30
Sus labios húmedos envolvieron con deseo las gruesas y suaves hojas de tabaco de su Cohiba Siglo. Aspiró el denso humo, lo exhaló hacia el techo, luego cogió su vaso de whisky de cristal tallado y apuró lo que quedaba de su Glenlivet de treinta años.
Aquello era vida. Mucho mejor que la cárcel, desde luego. Ahí dentro podías conseguir casi todo lo que quisieras, si sabías moverte y tenías contactos, como Amis Smallbone. Pero no había nada comparable con la libertad. Una de las chicas —una pelirroja, desnuda salvo por la pulsera tobillera— se levantó del sofá para llenarle la copa. La otra se quedó a su lado, masajeándole la entrepierna por encima de los pantalones, devolviendo lentamente sus partes a la vida.
Él intentó concentrarse en los placeres que le ofrecía la noche. La noche del sábado. Su primer contacto con la libertad en una década y cuarto. La pantalla del home cinema que tenía delante reproducía una película porno. Dos lesbianas rubias. Oh, sí. Le gustaba ver un poco de acción entre chicas.
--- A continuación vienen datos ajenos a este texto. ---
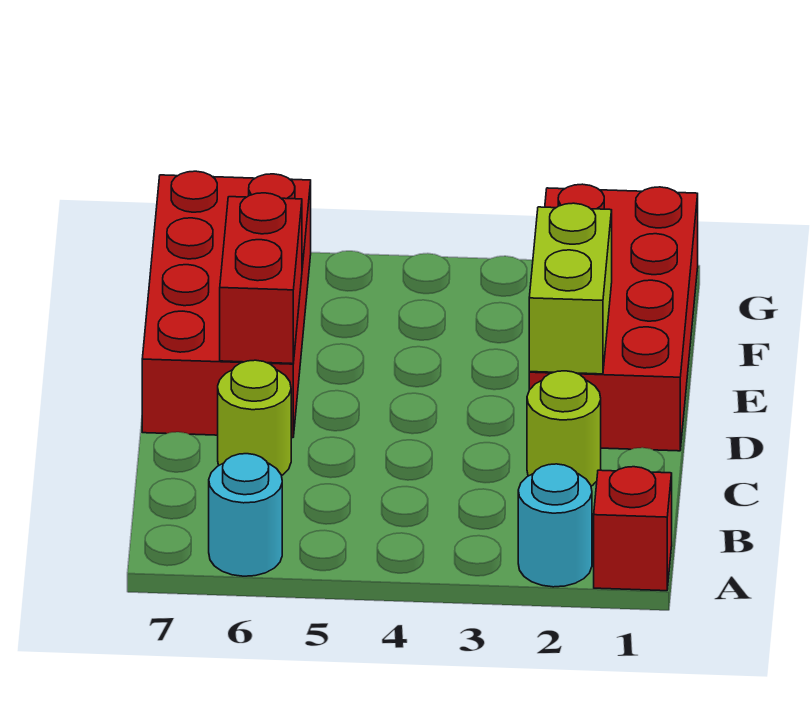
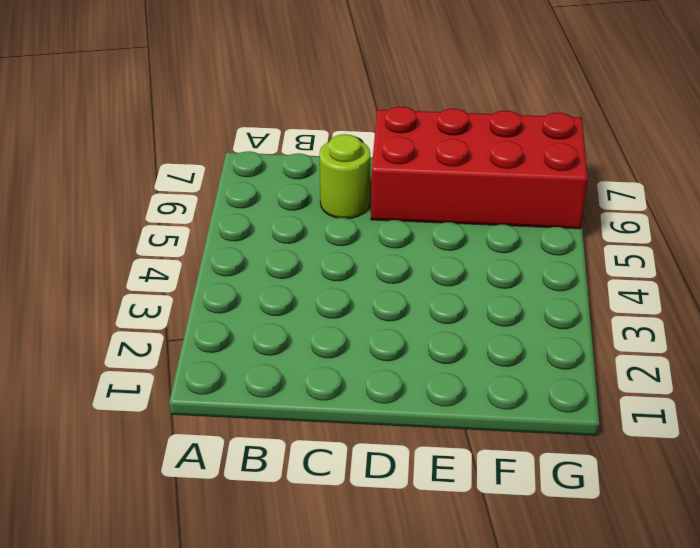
none -> red 1x1 brick [594,467,672,591]
none -> cyan 1x1 round brick [518,464,592,587]

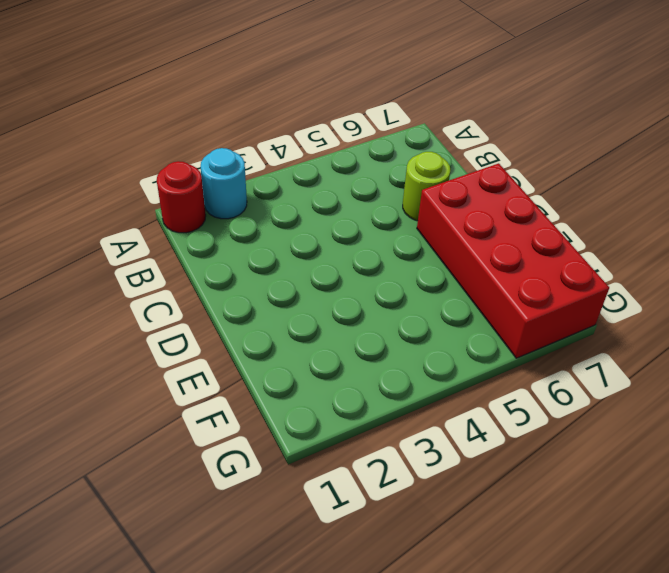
red 1x1 round brick [157,161,206,233] -> red 1x1 brick [594,467,672,591]
none -> cyan 1x1 round brick [209,454,282,576]
none -> lime 1x1 round brick [527,371,601,486]

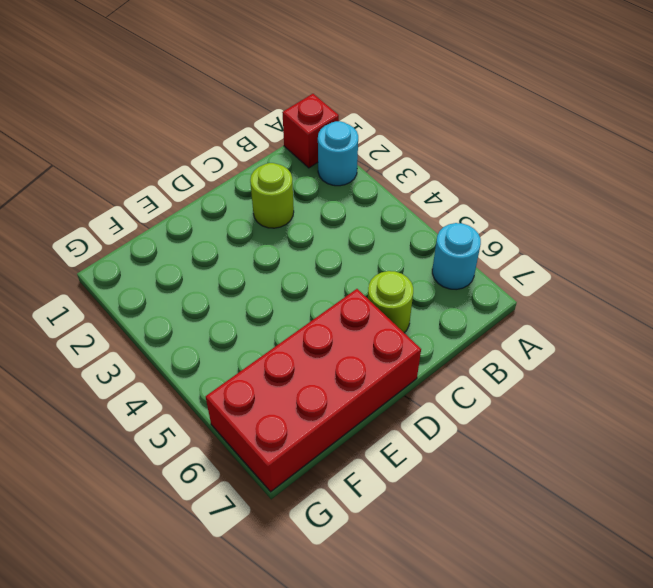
none -> red 2x4 brick [529,184,698,451]
none -> lime 1x2 brick [529,203,612,374]

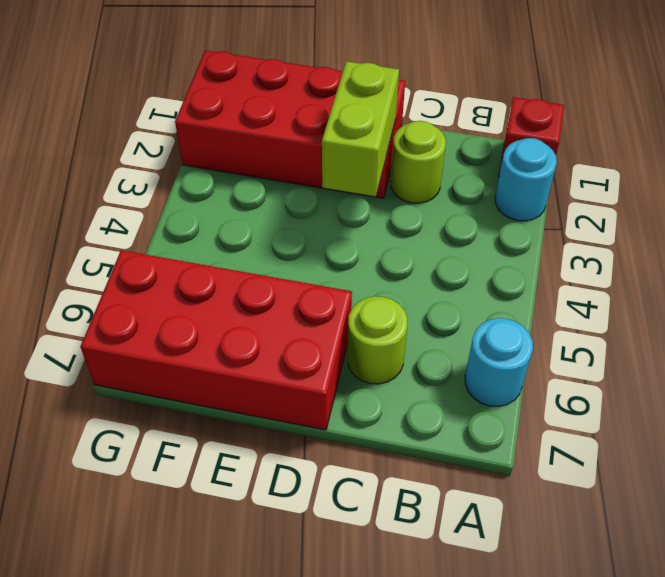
lime 1x2 brick [322,61,399,197] -> lime 1x2 brick turned to [529,203,612,374]
none -> red 1x2 brick [220,193,302,364]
Le gustaba aquel gran salón, en una mansión cojonuda, protegida por vallas de seguridad, en la elegante Dyke Road Avenue de Brighton.
Tiempo atrás había vivido en un lugar aún más grande, a solo unas calles de allí. Antes de que un maldito poli de Brighton se lo arrebatara todo.
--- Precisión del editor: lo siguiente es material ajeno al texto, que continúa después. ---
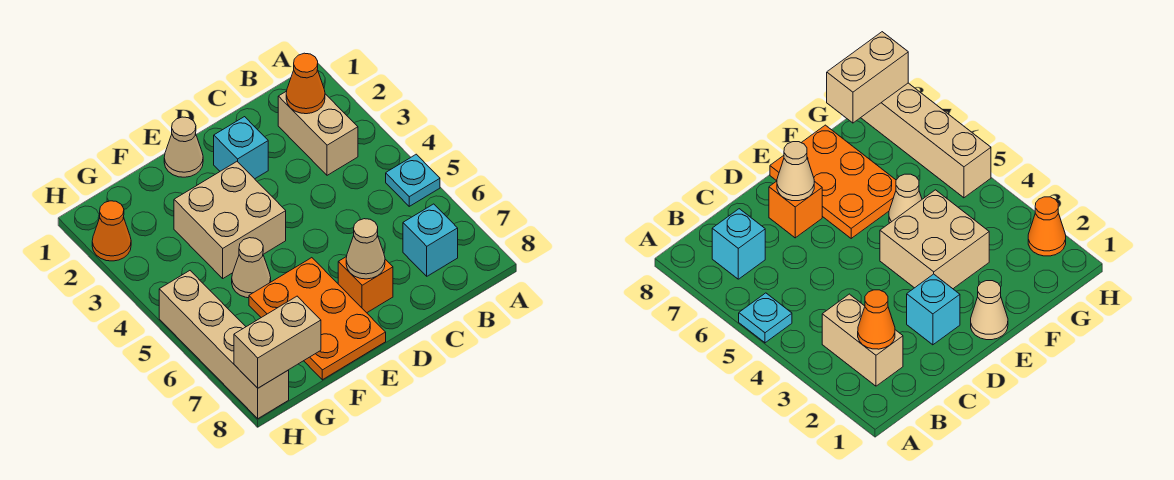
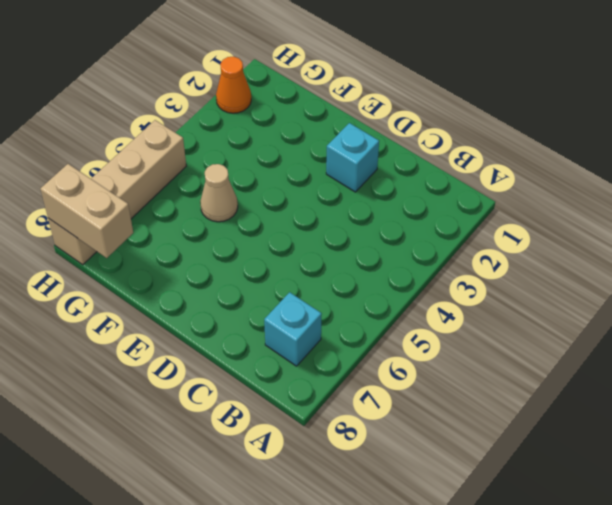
none -> cyan 1x1 plate [386,154,440,206]
none -> tan 1x2 brick [278,91,358,175]
none -> orange 1x1 brick [338,257,393,313]

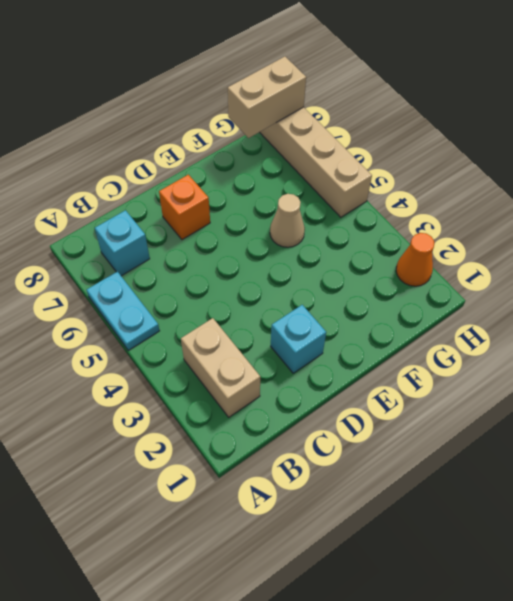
cyan 1x2 plate [87,271,159,350] -> cyan 1x1 plate [386,154,440,206]
none -> tan 1x1 cone [164,117,203,177]
none -> tan 2x2 brick [174,162,286,278]
none -> orange 2x3 plate [249,258,386,380]

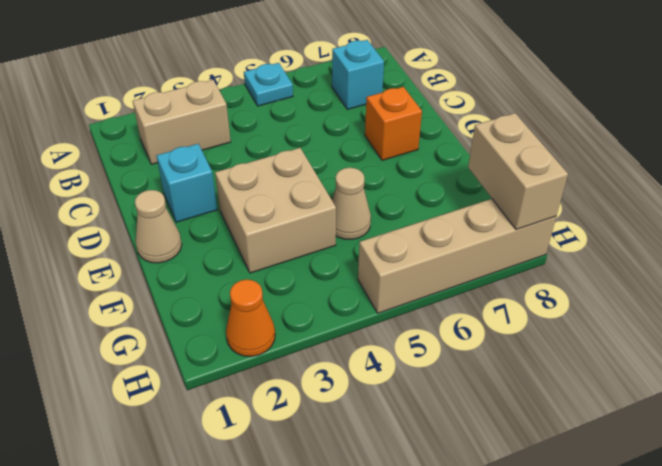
none -> orange 2x3 plate [249,258,386,380]
none -> orange 1x1 cone [286,53,325,114]
none -> tan 1x1 cone [346,219,385,279]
El propietario de la finca, su viejo colega Benny Julius, con su barriga cervecera y su sospechoso tupé, estaba en el jacuzzi del sótano con otras tres chicas. Era una fiesta de bienvenida. Benny siempre hacía cosas con estilo; siempre le había gustado vivir a lo grande.
La chica le sorprendió metiéndole la mano en la bragueta. Entonces le susurró al oído:
—Oooh, es bastante pequeñita…, pero seguro que es una fiera, ¿a que sí?
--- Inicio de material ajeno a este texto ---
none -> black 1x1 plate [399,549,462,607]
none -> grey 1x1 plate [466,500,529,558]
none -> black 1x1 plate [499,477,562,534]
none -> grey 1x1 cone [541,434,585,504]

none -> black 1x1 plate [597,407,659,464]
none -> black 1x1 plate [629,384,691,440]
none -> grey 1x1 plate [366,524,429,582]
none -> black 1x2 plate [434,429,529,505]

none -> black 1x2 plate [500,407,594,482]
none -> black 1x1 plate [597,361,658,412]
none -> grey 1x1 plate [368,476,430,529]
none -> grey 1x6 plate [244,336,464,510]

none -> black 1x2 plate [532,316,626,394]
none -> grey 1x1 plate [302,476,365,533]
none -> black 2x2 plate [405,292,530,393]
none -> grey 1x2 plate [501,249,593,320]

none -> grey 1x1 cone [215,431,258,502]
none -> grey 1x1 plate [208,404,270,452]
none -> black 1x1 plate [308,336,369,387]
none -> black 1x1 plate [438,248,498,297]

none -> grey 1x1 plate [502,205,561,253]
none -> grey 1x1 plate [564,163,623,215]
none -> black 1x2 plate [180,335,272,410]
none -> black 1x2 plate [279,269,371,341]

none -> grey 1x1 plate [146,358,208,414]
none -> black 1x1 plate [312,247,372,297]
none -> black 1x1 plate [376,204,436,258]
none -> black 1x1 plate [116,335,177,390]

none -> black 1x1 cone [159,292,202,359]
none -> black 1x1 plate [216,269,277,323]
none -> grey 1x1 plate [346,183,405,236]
—Sí, una fiera… —le respondió él, antes de que ella le cerrara la boca con la suya.
Así es como se sentía en aquel momento: una fiera. Pero le costaba concentrarse en el placer. Una fiera. Apenas sentía la mano de la chica en su paquete. Una fiera. Doce años y tres meses. Gracias a un hombre.
El sargento Roy Grace.
Había leído que le habían ascendido unas cuantas veces.
La tenía dura como una roca.
—Como un lápiz —le susurró ella, de pronto, al oído—. ¡Como un lápiz pequeñito!
Él le cruzó la cara de un bofetón, tan fuerte que la chica cayó al suelo.
—¡Que te jodan, zorra!
—Tú no podrías ni aunque quisieras —replicó ella, frotándose la mejilla, aparentemente sorprendida—. Es tan pequeña que ni siquiera entraría.
Él se puso en pie como pudo, pero la bebida ya había hecho efecto. Sus impecables mocasines de ante gris se hundieron en la gruesa moqueta y cayó de bruces, partiendo el puro por la mitad y manchando de ceniza el blanco pelo de la alfombra. Sin moverse de donde estaba, la señaló con un dedo amenazante:
—Recuerda para quién trabajas, zorra.
—Sí, me acuerdo. Recuerdo incluso lo que me dijo. Me contó por qué te llaman Small-bone —dijo, levantando el pulgar y el índice para indicar con un gesto el reducido tamaño de su miembro.
—Puta… —Amis Smallbone hincó la rodilla en el suelo para coger impulso y lanzarse sobre ella. Pero lo único que vio, por un instante, fue el pie izquierdo de la chica, que impactaba de pronto contra su rostro. Un golpe elemental de kickboxing. Le dio bajo la mandíbula, haciéndole echar la cabeza hacia arriba y atrás. En el momento en que perdía la conciencia y una luz blanca lo llenaba todo, tuvo la impresión de que el pie le atravesaba la cabeza para salirle por la nuca.